Wonderful Conversion Of A Roman Catholic.
A frame dwelling in an alley, two rooms on the first floor, in the smaller one a bed-ridden old colored man, who had fought the battle of life for ninety years, fifteen of them on his bed, with eyes so dimmed by age that he could not even read; and a wife who was eye, ear and solace to him, are the salient points of our first picture.
They were both earnest, exultant Christians, around whom the angels of God encamped day and night. The wife was brought up in the West Indies, as a Catholic, but her ideas of religion consisted mostly in counting beads on a rosary. After coming to Brooklyn, she became a servant in the family of a well-known naval officer, and was always a favorite on account of her vivacity.

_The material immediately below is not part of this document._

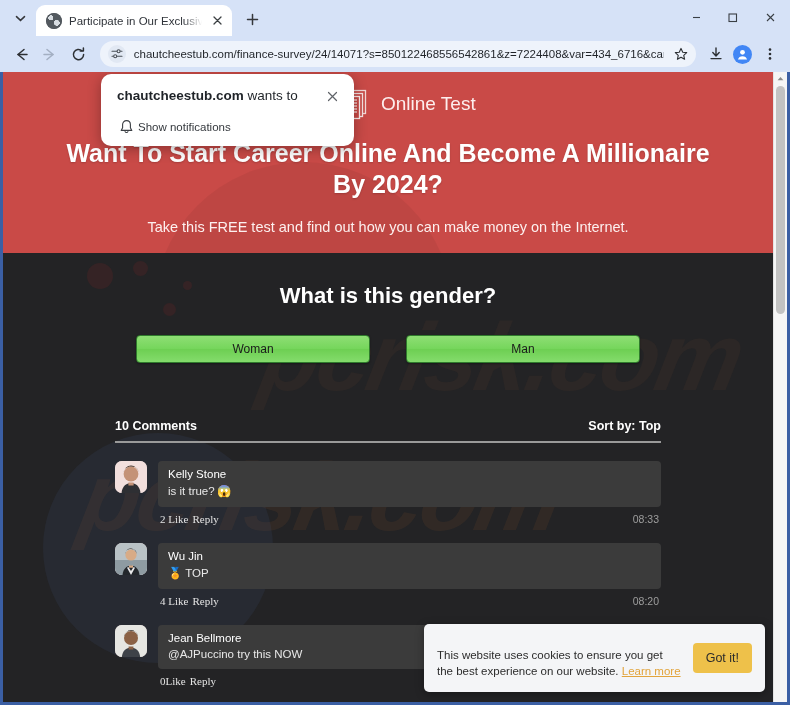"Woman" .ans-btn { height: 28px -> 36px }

One day, a young painter who was working there, and proved to be one of the Christians whose light shines for all in the house, spoke to her, and invited her to a prayer-meeting in a Protestant chapel. She refused, laughing; but the painter's assurance next day, that she had been prayed for in that meeting, made her restless, uneasy and sick. In a few days, she was confined to her bed and pronounced by some doctors, a victim to consumption. One, more sagacious than the rest, said her trouble was of the mind, not the body, and a minister would be better than a doctor.
It proved to be the case; she was soon led into a glimmering hope, though feeling that she literally carried a burden on her back. Starting out, one night, to look for a place of worship, she turned her feet to a Methodist meeting from whence the sound of singing had reached her. In the prayer and exhortation, however, there were words which revealed to her the secret of faith and salvation. She felt the burden loosen and fall from her shoulders, so sensibly, that involuntarily, she turned and looked for it on the floor. In a few moments she began to realize the freedom she had gained, and started to her feet in joy and wonder.
Her work then began in her own home, and through her prayers of faith, five members of the Commodore's own family and an Irish Catholic servant girl, were brought to "Christ, the living way." For years her faith was proved by her works; her daily example in the household, her watchings and waitings by the bedside of her helpless husband--poverty, sickness, perplexities of every sort, but made her hope the brighter, her hold the firmer. With no dependence for their daily bread but the benefactions of one and another person, sometimes entire strangers, they never knew what it was to suffer actual want, nor did Frances ever believe that her friend would forget her.